**Assignment**
Please transcribe the listing that follows exactly; images are to be excluded.

**Source material**

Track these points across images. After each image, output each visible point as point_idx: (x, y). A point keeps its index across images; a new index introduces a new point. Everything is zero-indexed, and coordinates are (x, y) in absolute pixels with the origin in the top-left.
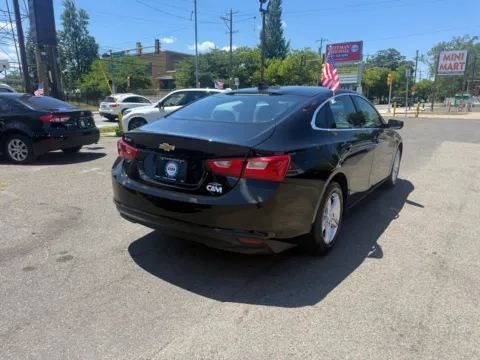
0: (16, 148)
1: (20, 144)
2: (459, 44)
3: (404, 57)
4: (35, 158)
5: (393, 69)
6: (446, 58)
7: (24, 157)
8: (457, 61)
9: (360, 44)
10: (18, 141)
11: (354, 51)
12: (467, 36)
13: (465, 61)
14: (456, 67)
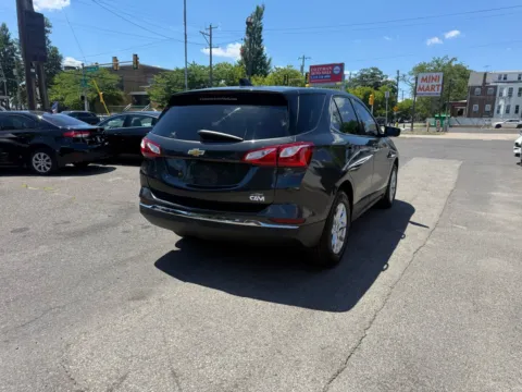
0: (41, 160)
1: (45, 157)
2: (439, 65)
3: (387, 77)
4: (57, 170)
5: (376, 89)
6: (423, 80)
7: (48, 169)
8: (434, 83)
9: (341, 66)
10: (42, 155)
11: (336, 72)
12: (446, 57)
13: (441, 83)
14: (433, 89)
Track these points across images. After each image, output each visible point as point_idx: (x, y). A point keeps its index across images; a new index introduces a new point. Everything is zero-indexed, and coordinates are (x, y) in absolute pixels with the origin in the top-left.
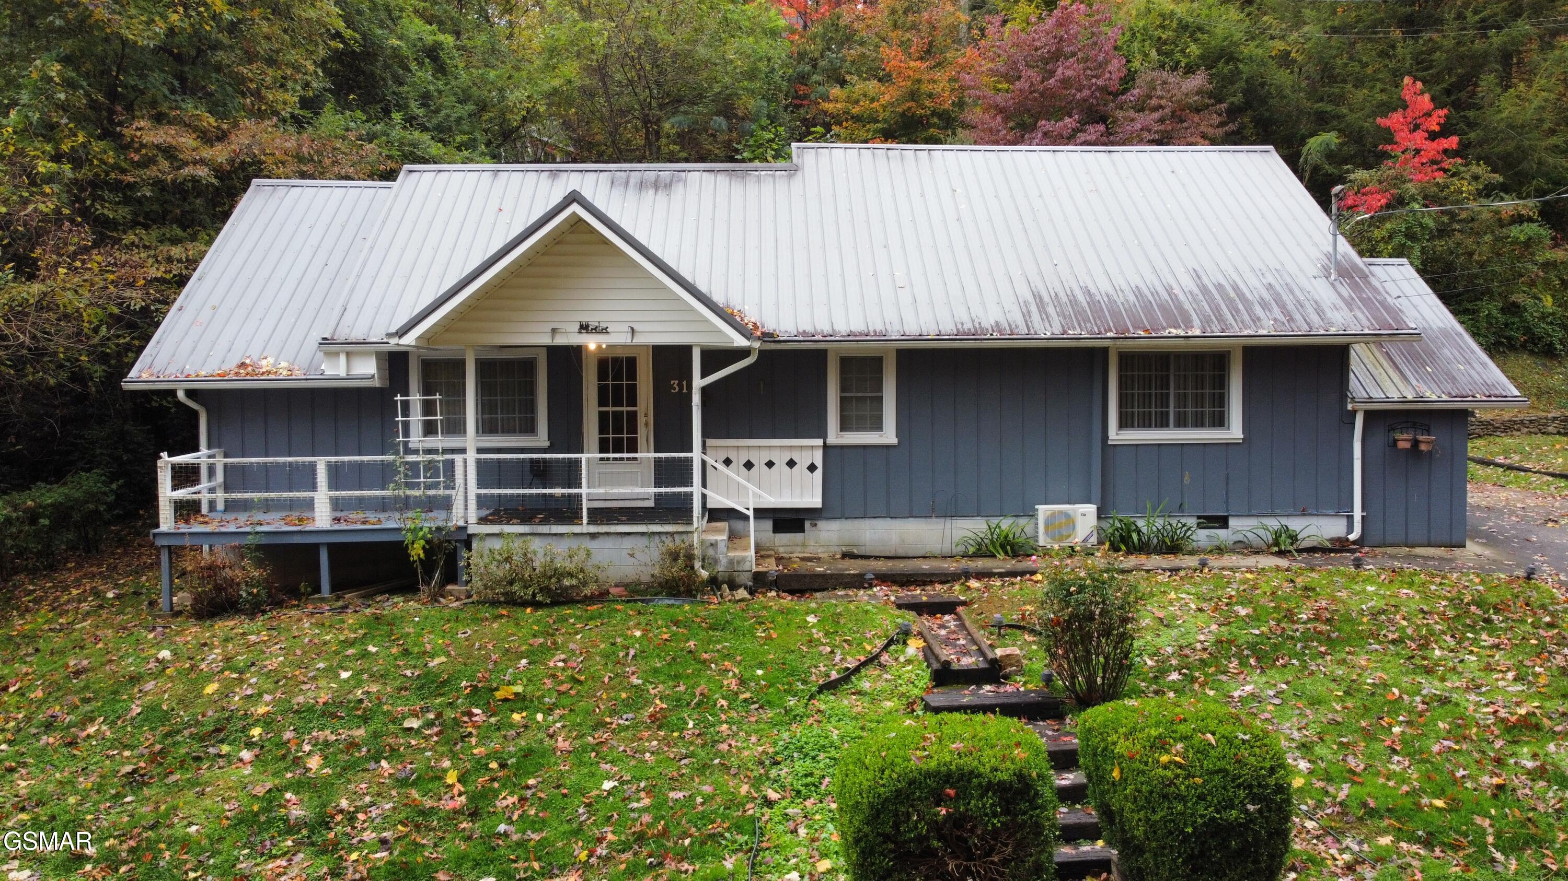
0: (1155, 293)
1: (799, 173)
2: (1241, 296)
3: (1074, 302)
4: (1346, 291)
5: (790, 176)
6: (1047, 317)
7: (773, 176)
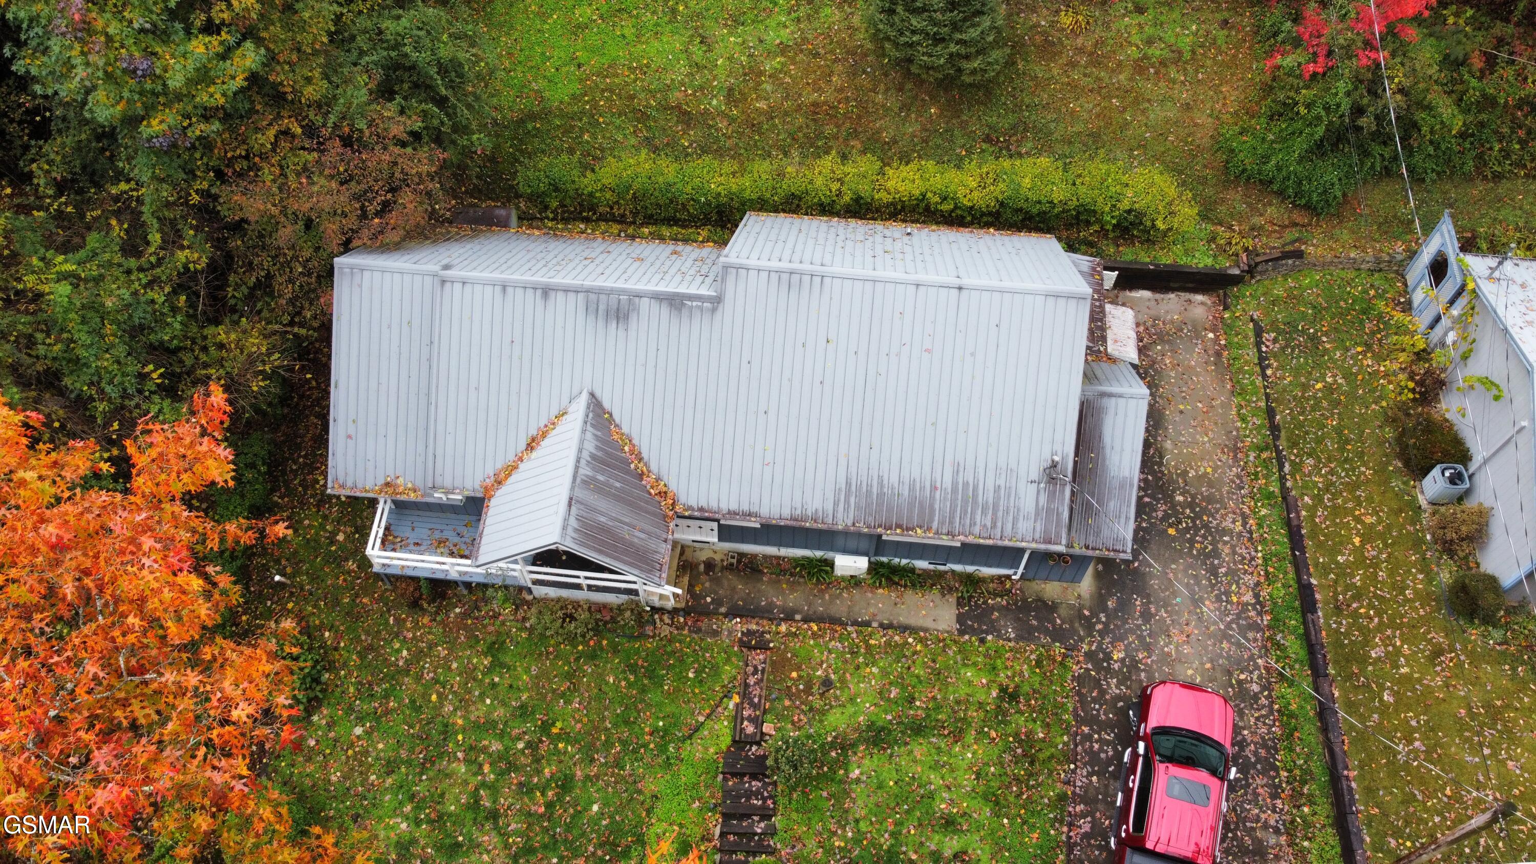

**Reply**
Track these points across images. After each image, output each visible point as point_idx: (x, y). A point keeps its index across images; a new index introduces a new point. Everything is zero-indexed, and coordinates are (x, y) in absolute pixels with the origin in the top-left.
0: (16, 148)
1: (20, 144)
2: (459, 44)
3: (404, 57)
4: (35, 158)
5: (393, 69)
6: (446, 58)
7: (24, 157)
8: (457, 61)
9: (360, 44)
10: (18, 141)
11: (354, 51)
12: (467, 36)
13: (465, 61)
14: (456, 67)
0: (41, 160)
1: (45, 157)
2: (439, 65)
3: (387, 77)
4: (57, 170)
5: (376, 89)
6: (423, 80)
7: (48, 169)
8: (434, 83)
9: (341, 66)
10: (42, 155)
11: (336, 72)
12: (446, 57)
13: (441, 83)
14: (433, 89)
Track these points across images. After each image, output each visible point as point_idx: (x, y). A point keeps its index across images; a new index introduces a new point. Everything is zero-indexed, and coordinates are (x, y) in absolute pixels with the origin in the top-left.
0: (1155, 293)
1: (799, 173)
2: (1241, 296)
3: (1074, 302)
4: (1346, 291)
5: (790, 176)
6: (1047, 317)
7: (773, 176)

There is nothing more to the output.